Faire expériences et critiques, dans cet ensemble de corps posés, allant et venant, en travers des temps.
Surgir par la vie, au milieu de ceux partis et de ceux pas encore là, prenant la rafale du passé qui « n'est même pas passé » comme un intervalle appelé à se peupler sans pour autant supprimer l'entre-deux.
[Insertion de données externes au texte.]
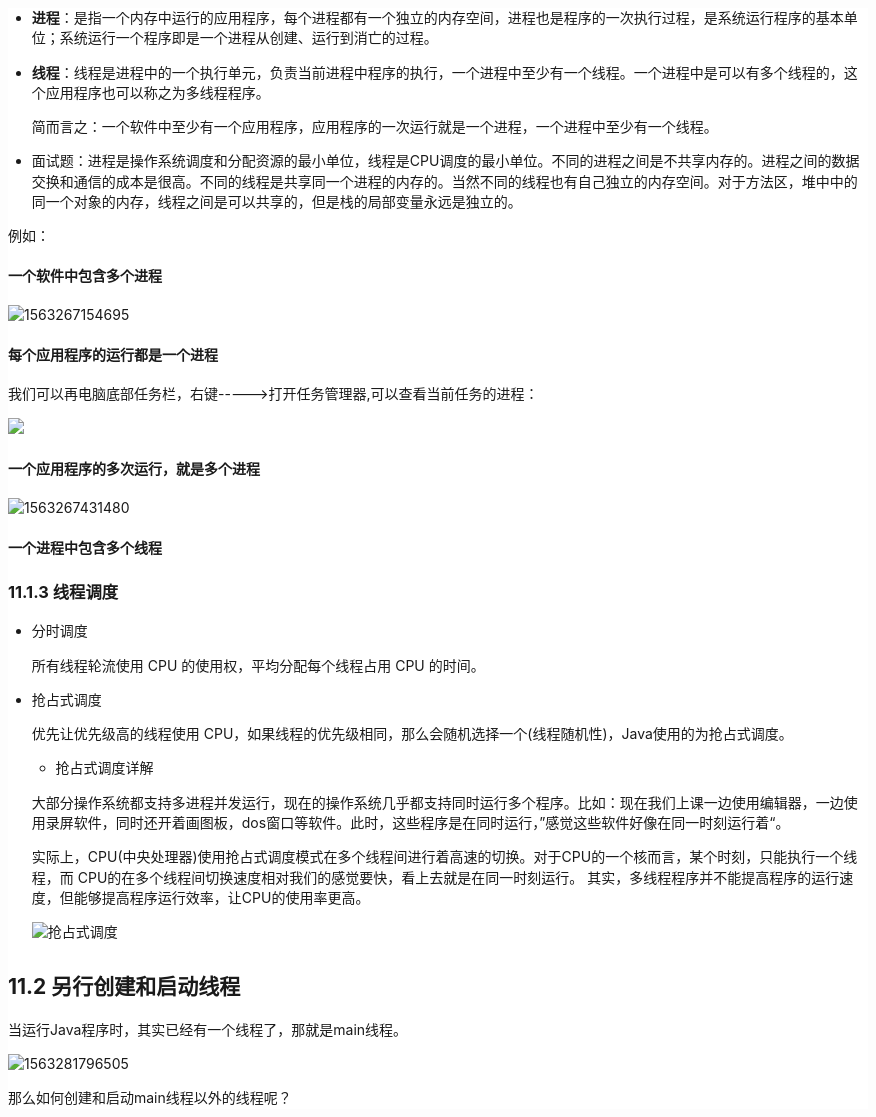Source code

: * **进程**：是指一个内存中运行的应用程序，每个进程都有一个独立的内存空间，进程也是程序的一次执行过程，是系统运行程序的基本单位；系统运行一个程序即是一个进程从创建、运行到消亡的过程。

* **线程**：线程是进程中的一个执行单元，负责当前进程中程序的执行，一个进程中至少有一个线程。一个进程中是可以有多个线程的，这个应用程序也可以称之为多线程程序。 

  简而言之：一个软件中至少有一个应用程序，应用程序的一次运行就是一个进程，一个进程中至少有一个线程。

* 面试题：进程是操作系统调度和分配资源的最小单位，线程是CPU调度的最小单位。不同的进程之间是不共享内存的。进程之间的数据交换和通信的成本是很高。不同的线程是共享同一个进程的内存的。当然不同的线程也有自己独立的内存空间。对于方法区，堆中中的同一个对象的内存，线程之间是可以共享的，但是栈的局部变量永远是独立的。

例如：

#### 一个软件中包含多个进程

![1563267154695](https://gitee.com/JKcoding/imgs/raw/master/img/202111201827507.png)

#### 每个应用程序的运行都是一个进程

我们可以再电脑底部任务栏，右键----->打开任务管理器,可以查看当前任务的进程：

![](https://gitee.com/JKcoding/imgs/raw/master/img/202111201828731.png)

#### 一个应用程序的多次运行，就是多个进程

![1563267431480](https://gitee.com/JKcoding/imgs/raw/master/img/202111201828604.png)

#### 一个进程中包含多个线程

### 11.1.3 线程调度

- 分时调度

  所有线程轮流使用 CPU 的使用权，平均分配每个线程占用 CPU 的时间。

- 抢占式调度

  优先让优先级高的线程使用 CPU，如果线程的优先级相同，那么会随机选择一个(线程随机性)，Java使用的为抢占式调度。

  -  抢占式调度详解

    大部分操作系统都支持多进程并发运行，现在的操作系统几乎都支持同时运行多个程序。比如：现在我们上课一边使用编辑器，一边使用录屏软件，同时还开着画图板，dos窗口等软件。此时，这些程序是在同时运行，”感觉这些软件好像在同一时刻运行着“。

    实际上，CPU(中央处理器)使用抢占式调度模式在多个线程间进行着高速的切换。对于CPU的一个核而言，某个时刻，只能执行一个线程，而 CPU的在多个线程间切换速度相对我们的感觉要快，看上去就是在同一时刻运行。
    其实，多线程程序并不能提高程序的运行速度，但能够提高程序运行效率，让CPU的使用率更高。

    ![抢占式调度](https://gitee.com/JKcoding/imgs/raw/master/img/202111201839663.bmp)

## 11.2 另行创建和启动线程

当运行Java程序时，其实已经有一个线程了，那就是main线程。

![1563281796505](https://gitee.com/JKcoding/imgs/raw/master/img/202111201828710.png)

那么如何创建和启动main线程以外的线程呢？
Ne pas craindre de ne plus connaître le nom du « trésor » hérité tant il n'avait pas prévu sa propre venue.
« - Tiens que se passe-t-il, te voilà tout courbé !  
- Oui, mais sache que la courbure est probablement le chemin le plus court pour atteindre ce qui semble inatteignable, peut-être même inattendu."
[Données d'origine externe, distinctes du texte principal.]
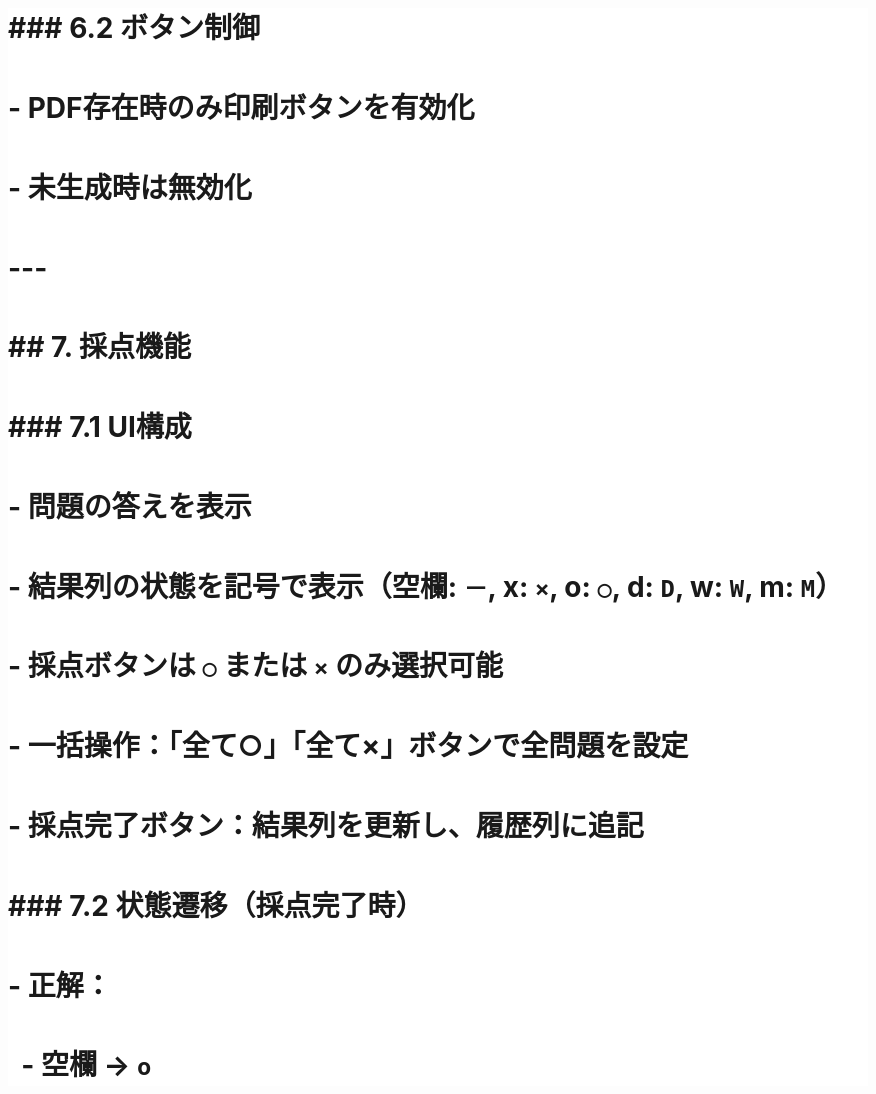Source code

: # 

# \### 6.2 ボタン制御

# \- PDF存在時のみ印刷ボタンを有効化

# \- 未生成時は無効化

# 

# ---

# 

# \## 7. 採点機能

# 

# \### 7.1 UI構成

# \- 問題の答えを表示

# \- 結果列の状態を記号で表示（空欄: `－`, x: `×`, o: `○`, d: `D`, w: `W`, m: `M`）

# \- 採点ボタンは `○` または `×` のみ選択可能

# \- 一括操作：「全て○」「全て×」ボタンで全問題を設定

# \- 採点完了ボタン：結果列を更新し、履歴列に追記

# 

# \### 7.2 状態遷移（採点完了時）

# \- 正解：

# &nbsp; - 空欄 → `o`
Source : Compagnie Maguy Marin

Générique

conception Maguy Marin en étroite collaboration avec Ulises Alvarez, Yoann Bourgeois, Peggy Grelat-Dupont, Sandra Iché, Matthieu Perpoint, Agustina Sario, Jeanne Vallauri, Vania Vaneau, Vincent Weber textes Homère, Victor Hugo, Charles Péguy, Lucrèce, Ezra Pound, Heinrich von Kleist, Élisabeth Ière d'Angleterre et Dolores Ibárruri musique Denis Mariotte, lumières Alexandre Béneteaud,  costumes et mannequins Montserrat Casanova assistée de Claudia Verdejo, éléments de décor Louise Gros, son Antoine Garry direction technique Alexandre Béneteaud, régie lumière Gilbert Guillaumond, régie plateau Michel Rousseau fabrication des costumes Séverine Allain, Nelson Estibill, Claireline Gibert, Martin Peronard, Laura Pignon, Marie-Noëlle Scaglia, construction du décor et des accessoires Nicolas David, Aurélie Ducuing, Eric Faure, Nelly Geyres, Laetitia Tricoire, Aurora Van Dorsselaer

Réalisation vidéo : Charles Picq
Production : Maison de la Danse

Créé le 8 juillet 2009 au Festival d'Avignon
durée 1h06

Coproduction Festival d'Avignon 2009, Théâtre de la Ville de Paris, MC2 de Grenoble, Centre chorégraphique national de Rillieux-la-Pape/Cie Maguy Marin
Avec l'aide exceptionnelle de la Région Rhône-Alpes

mise à jour : mars 2012

Marin, Maguy

Danseuse et chorégraphe née à Toulouse, Maguy Marin étudie la danse classique au Conservatoire de Toulouse puis entre au ballet de Strasbourg avant de rejoindre Mudra (Bruxelles), l’école pluridisciplinaire de Maurice Béjart. En 1978, elle crée avec Daniel Ambash le Ballet-Théâtre de l’Arche qui deviendra en 1984 la Compagnie Maguy Marin. Le Centre chorégraphique national de Créteil et du Val-de-Marne voit le jour en 1985: là se poursuivent un travail artistique assidu et une intense diffusion de par le monde.
En 1987, la rencontre avec le musicien-compositeur Denis Mariotte donne lieu à une longue collaboration.
Une nouvelle implantation en 1998, pour un nouveau Centre Chorégraphique National à  Rillieux-la-Pape. Un “nous, en temps et lieu” qui renforce notre capacité à faire surgir « ces forces diagonales résistantes à l’oubli » (H. Arendt).
L’année 2011 sera celle d’une remise en chantier des modalités dans lesquelles s’effectuent la réflexion et le travail de la compagnie. Après l’intensité des années passées au CCN de Rillieux-la-Pape, s’ouvre la nécessité d’une nouvelle étape à partir d’un ancrage dans la ville de Toulouse à partir de 2012. En janvier 2015, Maguy Marin et la compagnie retrouvent l'agglomération lyonnaise. Une installation à Ramdam à Sainte-Foy-lès-Lyon qui enclenche le déploiement d’un nouveau projet ambitieux : ramdam, un centre d’art.